═══ EXTRACT
Blackout at the EPA

If there were only one agency (and there’s probably not) that has consistently enjoyed the benefits lavished on it by an ignorant president who continuously diminishes its standing in the world of science, it would be the Environmental Protection Agency.  No other agency has so thoroughly given in to the importunings of a president who lives in constant fear of what science might offer if left to its own devices, it being  a branch of knowledge that cannot be controlled by him or Dick Cheney.

A hint of things to come started with Mr. Bush’s refusal to sign the Kyoto Treaty on global warming. That was an issue he preferred not to address since it addressed something that to Mr. Bush’s way of thinking had no address since it wasn’t the problem others thought it was and, more especially, was a problem he was prepared to address quite differently from the rest of the world.

Then came Christie Whitman’s 2003 departure from the E.P.A. that she headed from the beginning of the Bush administration. Her tenure was marked by criticism from administration critics who thought she did too little to advance regulatory remedies to extant environmental issues, and administration insiders who thought she was doing too much. Irrespective of who was right, her departure marked the beginning of a change at the EPA that continued throughout the rest of the Bush years.

In October 2003 the Agency announced a new set of rules permitting power plants, oil companies and other industries to avoid requirements of the Clean Air Act of 1970 that says, among other things, that industrial plants that upgrade facilities must install modern pollution controls. The 2003 rules provided that so long as the upgrade did not cost more than 20% of the total cost of replacing the entire facility, it would be considered “routine maintenance” rather than an upgrade. In December of that year the EPA announced that mercury emissions from coal-burning power plants should not be regulated the same as other toxic air pollutants.  According to the New York Times the proposal would place legally mandated mercury regulation “under a less stringent section of the Clean Air Act that governs pollutants that cause smog and acid rain, which are not toxic to humans.”

In December 2006 we learned of another of the administration’s encounters with science that involved eliminating some of the libraries maintained by the EPA, as effective a way of silencing critics as there is. (Anticipating the departure of George Bush, presumably, on June 17, 2008 the EPA told Congress that the libraries that had been closed were being reopened and books returned whence they’d gone during the Bush sponsored knowledge blackout.)

Concurrent with the library closings the EPA announced a new protocol pertaining to national air-quality standards. Instead of having independent scientists and professional scientists within the EPA set safety standards for various pollutants, staff scientists were instructed to come up with what is called “policy-relevant” science and only after that has been constructed are the professionals permitted to comment.

The most recent skirmish between science and the EPA occurred in December of 2007.  California applied for a waiver from the provisions of the energy bill signed by Mr. Bush in December that established a federal goal to reduce automobile emissions by 40% by 2020.  California wanted to effect a 30 percent reduction by 2016.  EPA staffers believed the waiver should be granted as had other waivers sought by California.  Overruling staff, Stephen Johnson, the EPA administrator, said that California’s request did not “meet compelling and extraordinary conditions” and turned down the waiver.

In response to that decision and a decision made in March 2007 to issue smog regulations that were less strict that those recommended by an EPA science advisory board the House Oversight and Government Reform Committee began an investigation.  Among other things it wanted to know if the White House had pressured Mr. Johnson.

As part of its investigation the committee subpoenaed more than 10,000 documents.  Twenty-five of the sought after documents were withheld.  It is those that Mr. Waxman and his committee would like to review, believing they may permit the committee to discover the level of involvement, if any, by the White House in the EPA decision.  Mr. Bush refused to turn them over claiming executive privilege. Attorney General Michael Mukasey wrote a letter to the committee supporting the claim of executive privilege. He said the release of the documents could inhibit the candor of future deliberations among the president and others dealing with political issues. He could have argued that their release would have disclosed George Bush’s ignorance about matters environmental.

That would be a convincing argument since most presidential observers would agree that if anyone were ever to be entitled to claim that ignorance is protected by executive privilege, it would be George Bush.
══════
**ASSIGNMENT:** Reproduce word for word the passage of the EPA commentary above, starting at "As part of its" and ending at "about matters environmental.".
═══ SUPPLIED MATERIAL
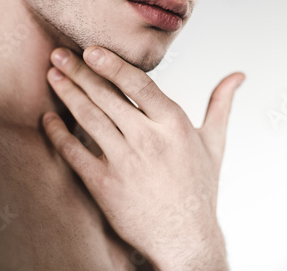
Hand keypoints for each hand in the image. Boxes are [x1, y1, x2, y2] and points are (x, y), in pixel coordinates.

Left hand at [43, 46, 243, 269]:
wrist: (185, 237)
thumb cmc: (200, 190)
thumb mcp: (215, 144)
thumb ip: (221, 105)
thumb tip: (238, 76)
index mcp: (173, 124)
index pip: (138, 83)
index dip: (111, 64)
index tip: (90, 48)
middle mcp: (147, 139)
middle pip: (106, 96)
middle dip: (79, 71)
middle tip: (58, 54)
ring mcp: (123, 162)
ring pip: (88, 118)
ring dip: (67, 94)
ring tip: (52, 75)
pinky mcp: (104, 184)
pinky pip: (74, 152)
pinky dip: (58, 133)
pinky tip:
══════
**REPLY TO THE TASK:**
As part of its investigation the committee subpoenaed more than 10,000 documents.  Twenty-five of the sought after documents were withheld.  It is those that Mr. Waxman and his committee would like to review, believing they may permit the committee to discover the level of involvement, if any, by the White House in the EPA decision.  Mr. Bush refused to turn them over claiming executive privilege. Attorney General Michael Mukasey wrote a letter to the committee supporting the claim of executive privilege. He said the release of the documents could inhibit the candor of future deliberations among the president and others dealing with political issues. He could have argued that their release would have disclosed George Bush’s ignorance about matters environmental.